EXCERPTED PASSAGE:
Of course, if service_now's "description" is free text and does not follow a predefined pattern as to how they match title in crowdstrike, you will need to use the second matching strategy. However, the calculation will be even more expensive than just eventstats suggested by @bowesmana . Let us know if you are this unfortunate.
I have used a technique which can work, depending on data volumes and cardinality. Using append to collect both datasets together, then you can use
| eventstats values(cs_title) as titles
| eval titles=if(isnotnull(cs_title), null(), titles)
which will collect ALL titles in q1 into every event from q2 - it collects every title to every event then drops the field from q1 events. What this is doing it to push all titles into a field for all q2 events which can then be matched against, a bit like a dynamic runtime lookup.
and then you can follow that with a match, e.g.
| eval matching_title=mvmap(titles, if(match(description, "(?i)".titles), titles, null()))
| fields - titles
which will set a new field matching_title which will be non-null if a match can be found - NB- it will do case insensitive match.
This can use a lot of memory if you have lots of titles, but works.
Note that there are some other optimisations you should do in your Q1 - ALWAYS limit the fields you want in the expanded events before using mvexpand. Particulary, make sure you exclude _raw as _raw JSON is generally always unnecessary and will be duplicated for every expanded event.
You should not need to use mvsort on a field that has come from stats values(), as the output from values is always sorted.
1. Since you're trying to join on a key field and you set this field to be equal to 1 everywhere (for every event in both sets) it will definitely not work properly.
2. Join is generally a limited command which should be avoided if possible.
3. @livehybrid 's idea with append might be OK but if you had only streaming command you could use multisearch instead
4. But generally what you're trying to do is not available as such. You can't "join" by partial text matching. The only way of achieving something similar to what you're trying to do would be to create a lookup definition with a wildcard match type and then do two separate searches. With one search you'd create a set of patterns and output them to a lookup. And then with a separate search you'd use that lookup for matching. But it will not be efficient. Splunk will need to try to match each lookup entry to each event so you'd have O(m*n) complexity.
Hi @JandrevdM
Im not usually a fan of append however could work here if your appended query has less than 50,000 results.
Not currently on a proper browser so hard to write out, but If both have the shared field "short_description" then you can do something like:
`query_1`
| append [`query_2`]
| stats values(*) as * by short_description
You could then use a where command to filter out anything which does not have a values in the expected fields leaving just those which are present in both.
🌟 Did this answer help you? If so, please consider:
Your feedback encourages the volunteers in this community to continue contributing
Thank you for the assistance, unfortunately I do not have a shared field and did try append.
"falcon_spotlight.remediation.entities{}.title" will contain "Update Nvidea Geforce"
And description might contain the same as the title but have more information,
"March - Low Update Nvidea Geforce"
I event tried to remove certain words to make a matching filed but that will not be a proper solution
So it is more a if search 2 description contains the title and not match.

EXTRACTED MATERIAL:
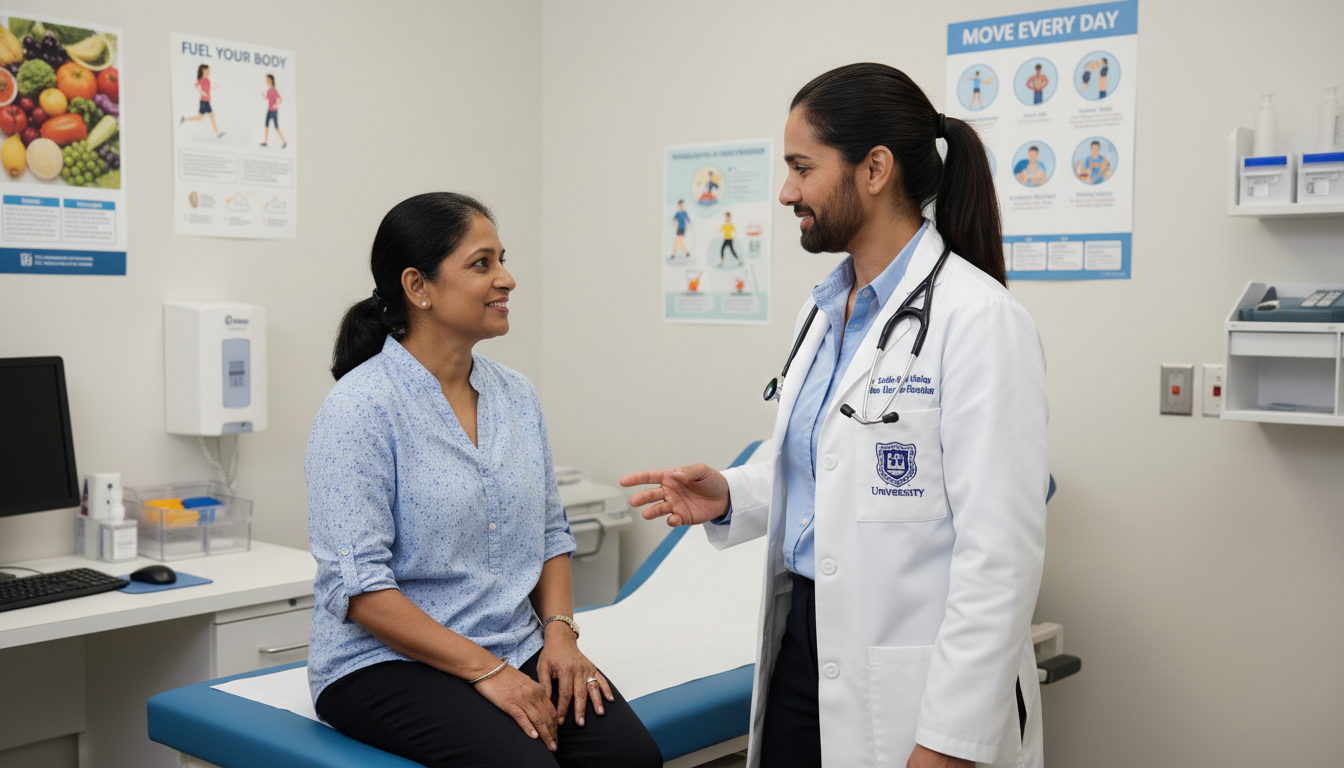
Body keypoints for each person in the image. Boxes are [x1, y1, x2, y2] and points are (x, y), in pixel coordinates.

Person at [621, 62, 1047, 768]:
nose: (786, 192)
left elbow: (999, 559)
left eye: (801, 168)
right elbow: (829, 468)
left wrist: (948, 745)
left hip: (915, 677)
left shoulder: (980, 320)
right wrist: (735, 492)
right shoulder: (821, 314)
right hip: (801, 644)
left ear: (874, 169)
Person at [307, 193, 661, 768]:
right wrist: (487, 671)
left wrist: (561, 637)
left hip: (510, 642)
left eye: (503, 259)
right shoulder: (360, 408)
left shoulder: (515, 394)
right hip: (381, 663)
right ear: (418, 287)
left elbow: (551, 533)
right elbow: (360, 590)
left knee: (630, 757)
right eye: (483, 264)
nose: (508, 279)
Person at [181, 64, 224, 138]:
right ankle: (184, 119)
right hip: (203, 102)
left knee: (210, 117)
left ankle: (218, 133)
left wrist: (215, 86)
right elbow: (196, 86)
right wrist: (202, 93)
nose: (209, 72)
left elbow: (209, 88)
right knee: (199, 118)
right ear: (203, 71)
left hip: (207, 102)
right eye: (207, 70)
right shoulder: (201, 81)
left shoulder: (207, 80)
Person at [260, 73, 287, 148]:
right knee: (266, 126)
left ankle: (284, 142)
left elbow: (281, 100)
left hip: (274, 111)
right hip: (269, 110)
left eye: (268, 79)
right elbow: (267, 99)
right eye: (266, 79)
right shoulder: (268, 90)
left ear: (271, 80)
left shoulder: (274, 90)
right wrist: (264, 96)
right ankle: (265, 142)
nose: (267, 81)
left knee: (276, 127)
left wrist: (276, 104)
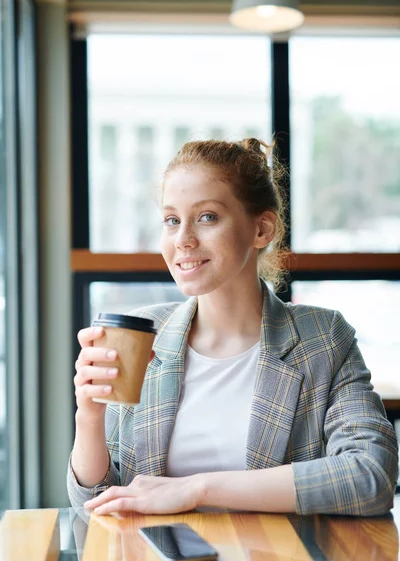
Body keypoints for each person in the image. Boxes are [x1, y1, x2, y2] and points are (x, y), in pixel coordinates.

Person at [67, 138, 398, 517]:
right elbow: (93, 505)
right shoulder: (145, 334)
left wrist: (197, 489)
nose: (183, 240)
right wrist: (88, 417)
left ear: (261, 229)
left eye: (207, 217)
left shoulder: (321, 338)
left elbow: (371, 477)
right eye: (172, 220)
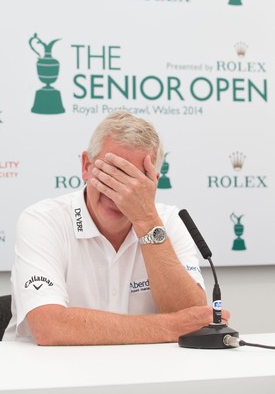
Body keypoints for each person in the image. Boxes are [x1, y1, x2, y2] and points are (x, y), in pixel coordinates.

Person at [4, 111, 229, 345]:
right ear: (86, 166)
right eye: (111, 172)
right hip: (45, 376)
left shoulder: (170, 221)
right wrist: (172, 325)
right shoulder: (43, 220)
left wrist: (146, 221)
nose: (121, 191)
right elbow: (49, 327)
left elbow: (193, 319)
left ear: (154, 182)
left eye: (135, 180)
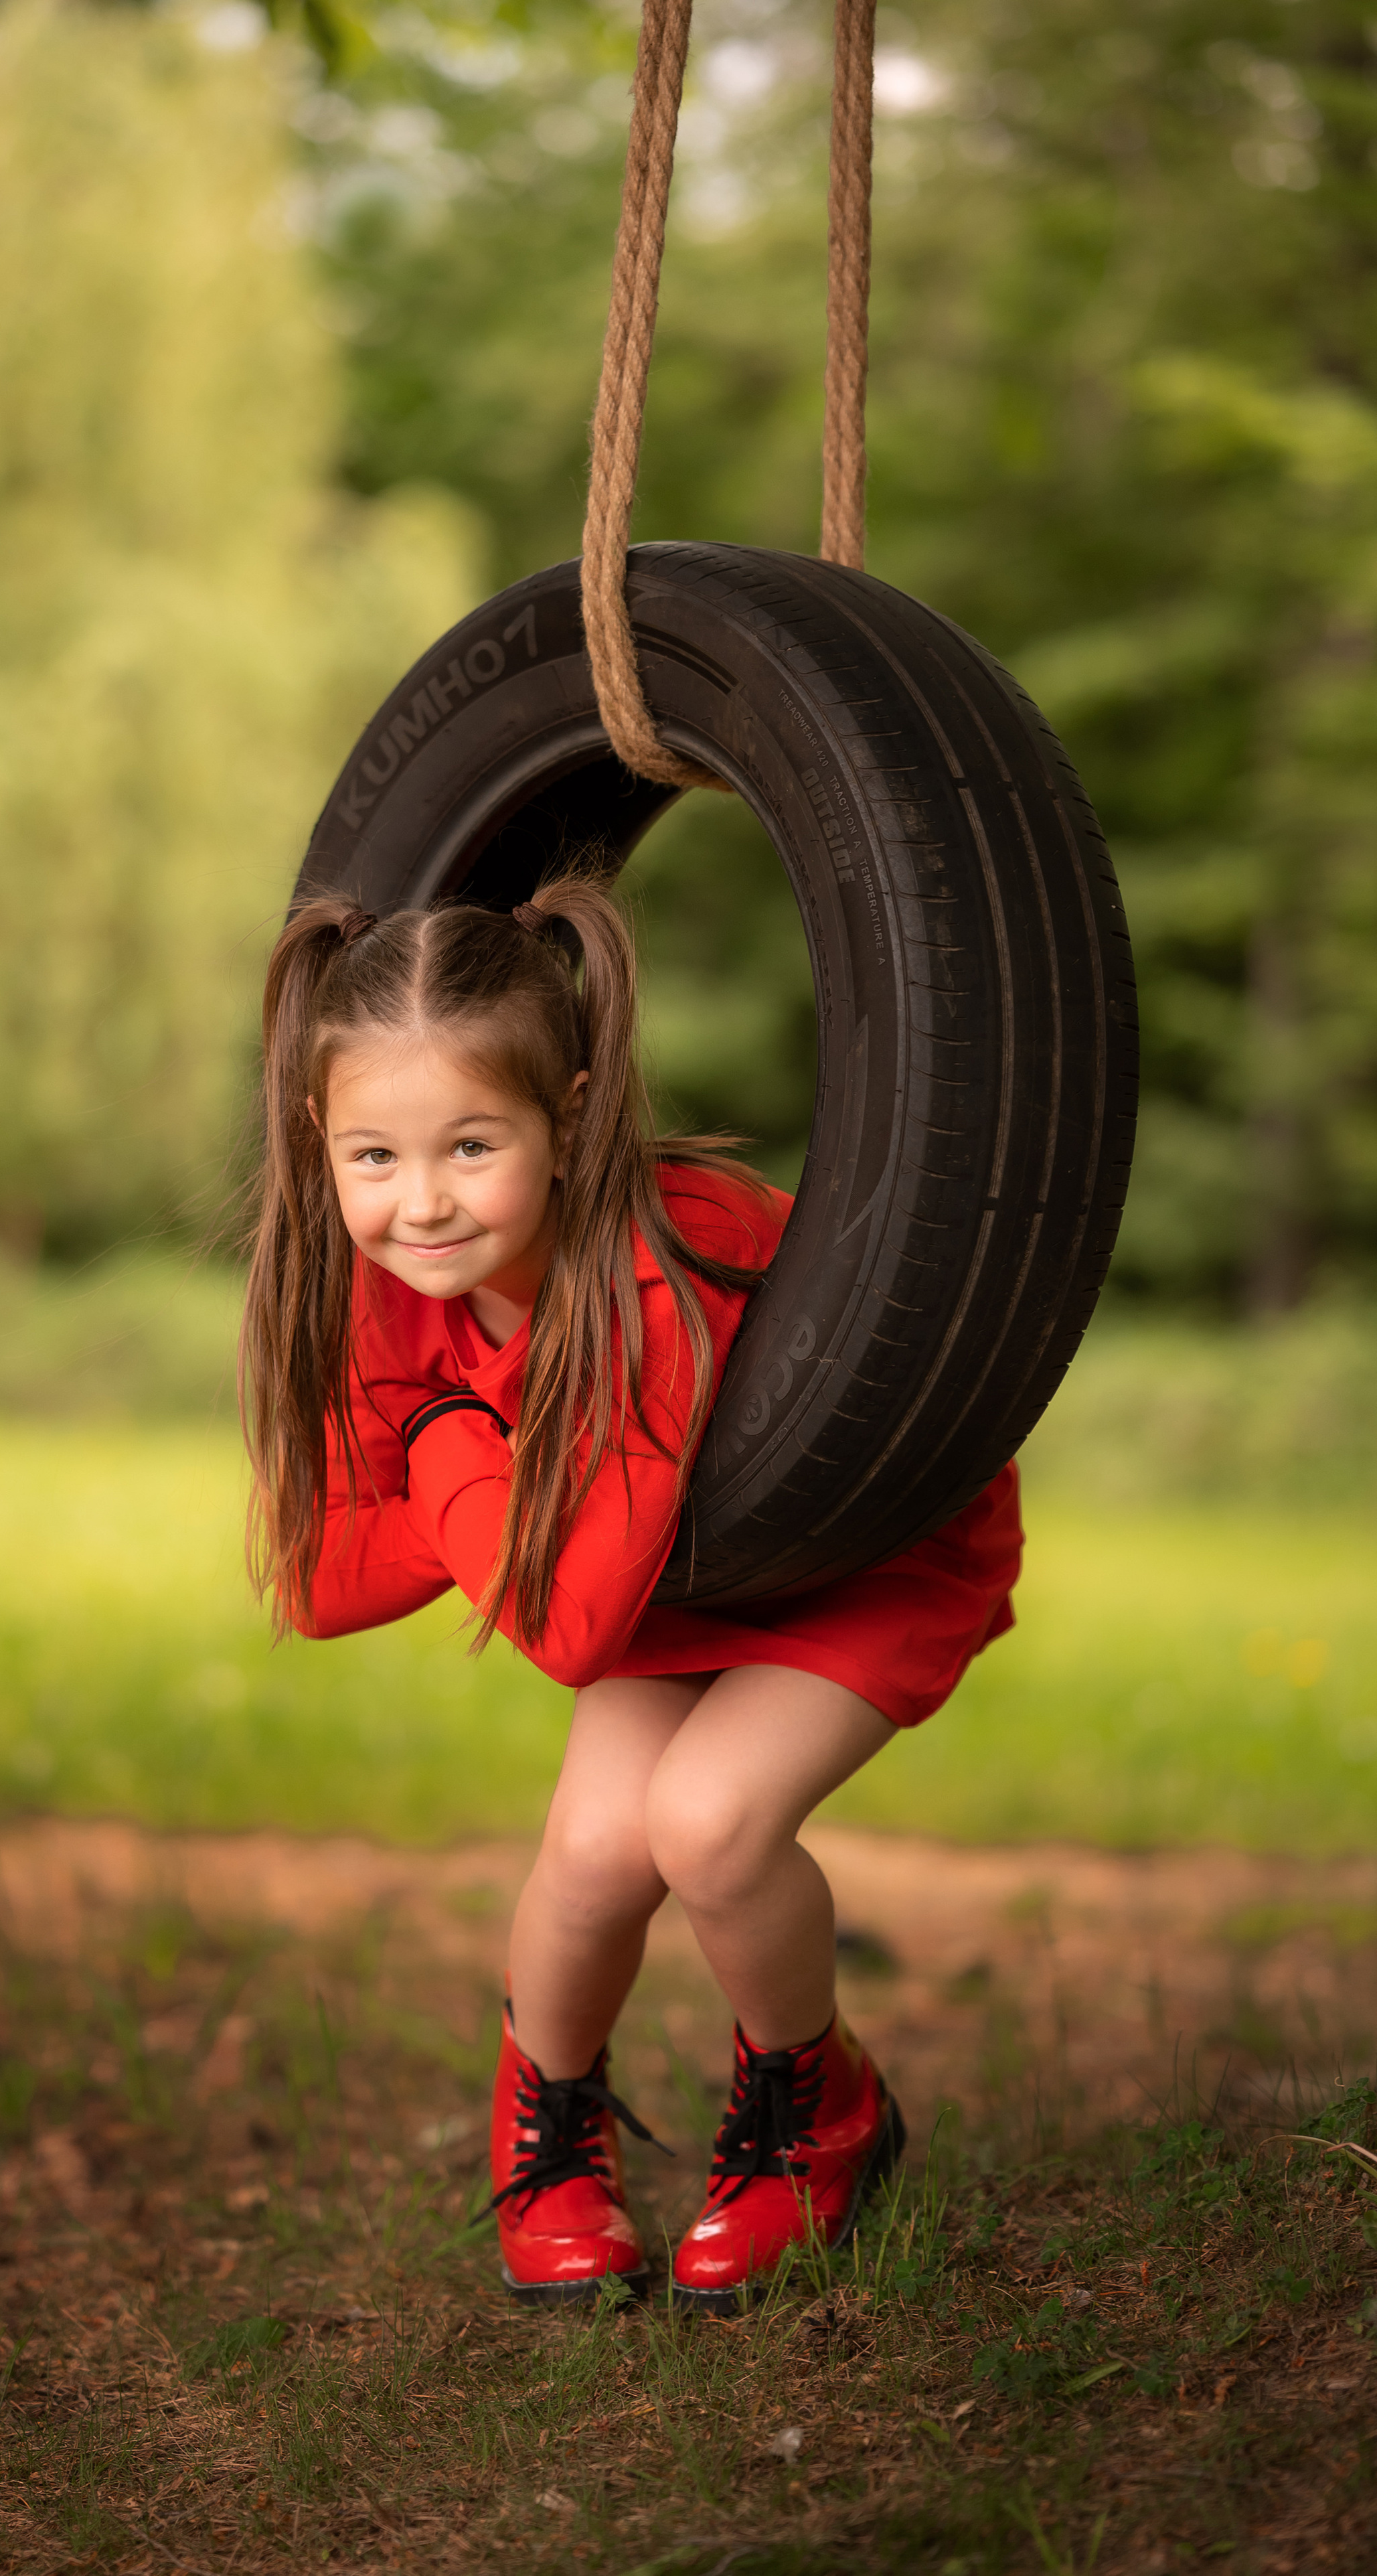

ACTIONS TO TAKE:
a – Please repeat everything in the Splunk forum thread from "and then you" down to "titles, but works.".
b – List every username that the Splunk forum thread mentions with an @ sign.
The data has no connection to the Splunk forum thread.

ANSWERS FOR THIS EXERCISE:
a –
and then you can follow that with a match, e.g.
| eval matching_title=mvmap(titles, if(match(description, "(?i)".titles), titles, null()))
| fields - titles
which will set a new field matching_title which will be non-null if a match can be found - NB- it will do case insensitive match.
This can use a lot of memory if you have lots of titles, but works.

b – @bowesmana, @livehybrid, @JandrevdM